Extract provided
Top row shows transitions from (a) Central to (b) Andes to (c) Northern types. Bottom row shows transitions from (d) Northern to (e) Andes-X to (f) Central type. Thin black lines show contiguous regions with wind speeds equal or greater than 10 m s⁻¹. Hatching shows grid points satisfying both wind speed and vertical wind shear criteria within contiguous regions with wind speeds equal or greater than 10 m s⁻¹. Blue “X” shows the core of the LLJ: location of maximum wind speed (850-hPa) within the LLJ.

These examples suggest that the LLJ may exhibit distinct evolutions along the eastern Andes, i.e., the LLJ may transition differently from one type to another and, interestingly, may evolve from south to north or vice versa. To investigate this problem, conditional probabilities are calculated to express the likelihood of initiation, transition between types and termination of the LLJ (Table 1). The 1st row shows the likelihood of LLJ initiation in a given type. We note that the LLJ is more likely to initiate as Central or Northern types (1st row, 0.295*, 0.117#, respectively) rather than Peru or Andes types. If initiated as Central type, it is more likely to persist in the same type (0.554), transition to Andes type (2nd row, 0.200*) or terminate (0.181). If an Andes type, it may stay in the same type (5th row, 0.611), transition back to Central (0.148) or change to Northern type (0.181*). Likewise, if initiated as Northern type (1st row, 0.117#), it is more likely to transition to Andes type (3rd row, 0.277#) and subsequently to Central type (5th row, 0.148#). Table 1 also shows the likelihood of the LLJ to persist in the same type (main diagonal) or to terminate (1st column, rows 2-5). The results support the hypothesis that the LLJ may follow two more likely pathways: No-LLJ ⇒ Central ⇒ Andes ⇒ Northern or No-LLJ ⇒ Northern ⇒ Andes ⇒ Central, indicating south-to-north or north-to-south evolutions.

Required task A
In the excerpt on the low-level jet, what is the probability that an LLJ initiated as Central type persists in the same type?

(Extracted data entries)
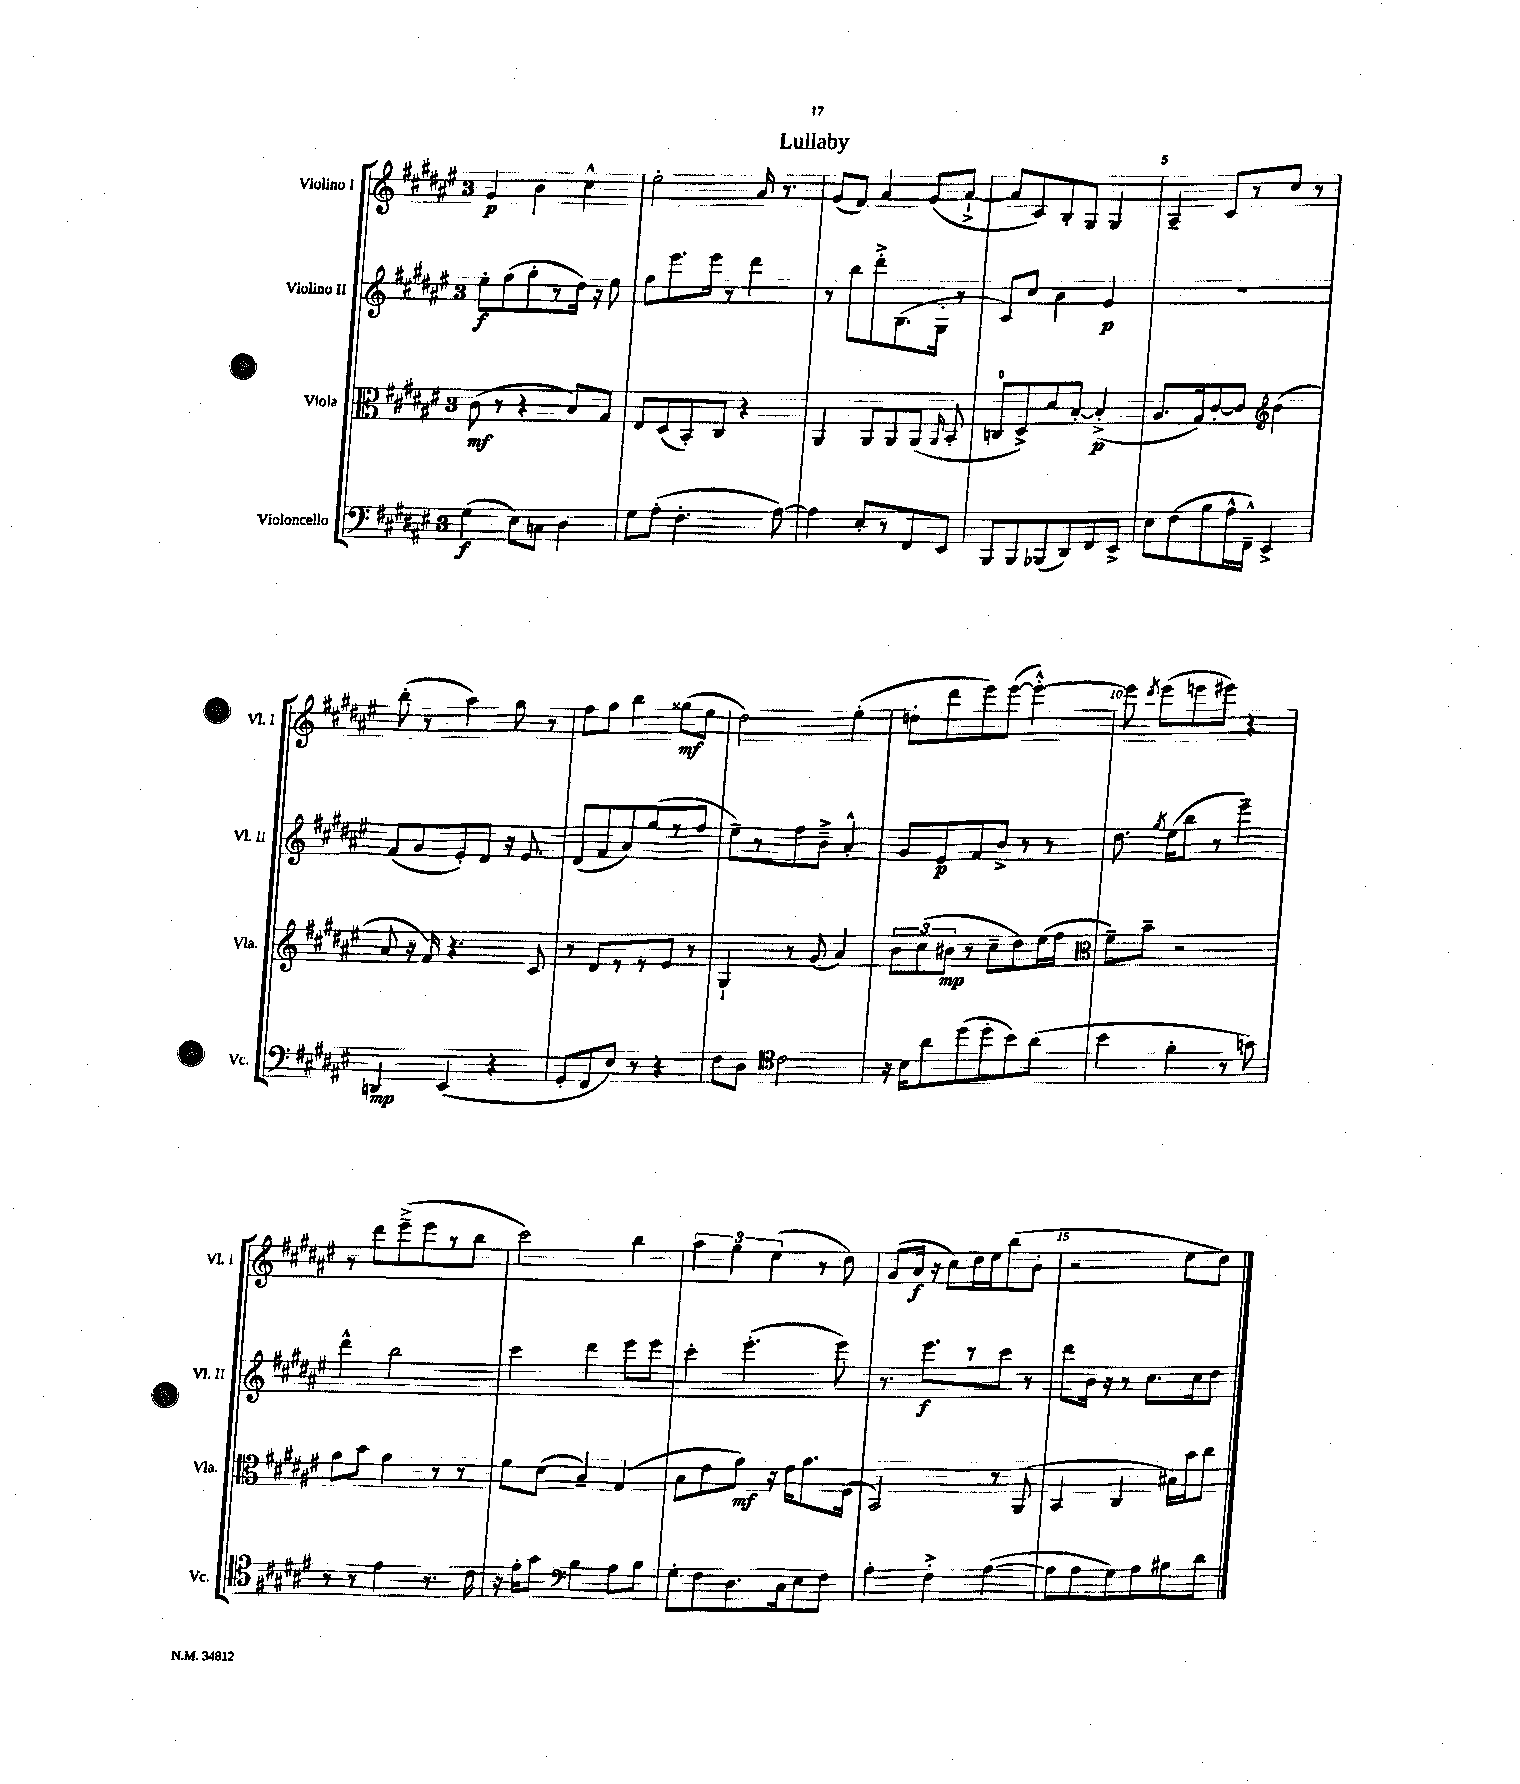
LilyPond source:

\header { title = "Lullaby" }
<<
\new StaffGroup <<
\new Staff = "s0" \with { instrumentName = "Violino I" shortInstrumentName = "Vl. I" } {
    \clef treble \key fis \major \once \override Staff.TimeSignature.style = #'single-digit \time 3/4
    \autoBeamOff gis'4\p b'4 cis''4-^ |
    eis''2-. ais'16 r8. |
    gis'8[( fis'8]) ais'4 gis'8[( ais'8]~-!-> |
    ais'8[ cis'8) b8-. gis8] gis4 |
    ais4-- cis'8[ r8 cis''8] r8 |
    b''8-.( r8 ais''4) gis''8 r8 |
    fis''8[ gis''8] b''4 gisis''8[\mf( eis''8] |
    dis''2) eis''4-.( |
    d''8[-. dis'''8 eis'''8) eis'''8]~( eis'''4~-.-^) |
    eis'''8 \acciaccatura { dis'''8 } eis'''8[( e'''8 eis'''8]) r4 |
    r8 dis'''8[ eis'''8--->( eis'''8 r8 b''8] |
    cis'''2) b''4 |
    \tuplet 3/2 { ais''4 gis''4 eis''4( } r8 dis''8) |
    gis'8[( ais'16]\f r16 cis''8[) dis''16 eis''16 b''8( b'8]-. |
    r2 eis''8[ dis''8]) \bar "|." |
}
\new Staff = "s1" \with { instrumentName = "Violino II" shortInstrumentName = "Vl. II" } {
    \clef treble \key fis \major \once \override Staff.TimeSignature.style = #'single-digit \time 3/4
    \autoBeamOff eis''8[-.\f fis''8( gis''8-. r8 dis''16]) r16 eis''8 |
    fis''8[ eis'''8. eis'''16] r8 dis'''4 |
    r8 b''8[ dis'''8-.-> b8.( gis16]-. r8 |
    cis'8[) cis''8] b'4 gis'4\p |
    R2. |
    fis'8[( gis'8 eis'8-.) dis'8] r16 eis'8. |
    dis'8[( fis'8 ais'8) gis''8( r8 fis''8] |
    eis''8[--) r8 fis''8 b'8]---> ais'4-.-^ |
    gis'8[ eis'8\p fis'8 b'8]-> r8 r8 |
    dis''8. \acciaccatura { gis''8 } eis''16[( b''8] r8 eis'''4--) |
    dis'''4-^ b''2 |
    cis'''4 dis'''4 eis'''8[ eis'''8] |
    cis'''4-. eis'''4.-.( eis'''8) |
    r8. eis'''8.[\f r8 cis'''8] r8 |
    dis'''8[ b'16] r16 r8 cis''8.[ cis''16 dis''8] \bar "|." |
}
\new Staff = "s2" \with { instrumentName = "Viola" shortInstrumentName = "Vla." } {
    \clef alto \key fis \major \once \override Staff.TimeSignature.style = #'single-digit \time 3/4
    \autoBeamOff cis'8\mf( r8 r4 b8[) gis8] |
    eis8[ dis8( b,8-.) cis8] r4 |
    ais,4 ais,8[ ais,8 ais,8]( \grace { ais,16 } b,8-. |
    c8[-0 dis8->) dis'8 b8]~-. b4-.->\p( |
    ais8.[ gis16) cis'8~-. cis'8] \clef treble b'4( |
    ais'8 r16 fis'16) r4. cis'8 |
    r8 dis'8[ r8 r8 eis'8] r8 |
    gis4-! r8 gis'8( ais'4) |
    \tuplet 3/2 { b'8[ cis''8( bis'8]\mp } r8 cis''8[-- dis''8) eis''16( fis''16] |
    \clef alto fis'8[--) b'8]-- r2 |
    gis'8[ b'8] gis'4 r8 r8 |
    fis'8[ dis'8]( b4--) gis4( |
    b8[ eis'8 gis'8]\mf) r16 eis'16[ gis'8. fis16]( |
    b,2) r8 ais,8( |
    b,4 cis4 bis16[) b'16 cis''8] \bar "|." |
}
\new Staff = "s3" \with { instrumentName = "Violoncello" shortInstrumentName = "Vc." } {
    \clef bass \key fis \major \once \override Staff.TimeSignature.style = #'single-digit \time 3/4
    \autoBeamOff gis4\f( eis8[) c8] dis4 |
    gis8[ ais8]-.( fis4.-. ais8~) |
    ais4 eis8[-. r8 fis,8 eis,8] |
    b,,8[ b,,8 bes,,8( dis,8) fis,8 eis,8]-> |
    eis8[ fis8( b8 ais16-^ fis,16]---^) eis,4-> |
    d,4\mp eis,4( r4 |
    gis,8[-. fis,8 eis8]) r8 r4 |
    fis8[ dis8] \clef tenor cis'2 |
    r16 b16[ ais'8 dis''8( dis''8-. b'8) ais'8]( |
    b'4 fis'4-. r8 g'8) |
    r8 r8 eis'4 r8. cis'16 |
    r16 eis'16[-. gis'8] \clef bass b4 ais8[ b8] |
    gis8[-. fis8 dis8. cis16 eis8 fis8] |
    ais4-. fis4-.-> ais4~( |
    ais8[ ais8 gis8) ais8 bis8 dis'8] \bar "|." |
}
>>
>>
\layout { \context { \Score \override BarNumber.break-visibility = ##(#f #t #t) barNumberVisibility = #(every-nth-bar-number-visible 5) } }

Required task B
Which lines in the listing contain the string "bass"? Extract each of them.

Finished answer A
0.554

Finished answer B
    \clef bass \key fis \major \once \override Staff.TimeSignature.style = #'single-digit \time 3/4
    r16 eis'16[-. gis'8] \clef bass b4 ais8[ b8] |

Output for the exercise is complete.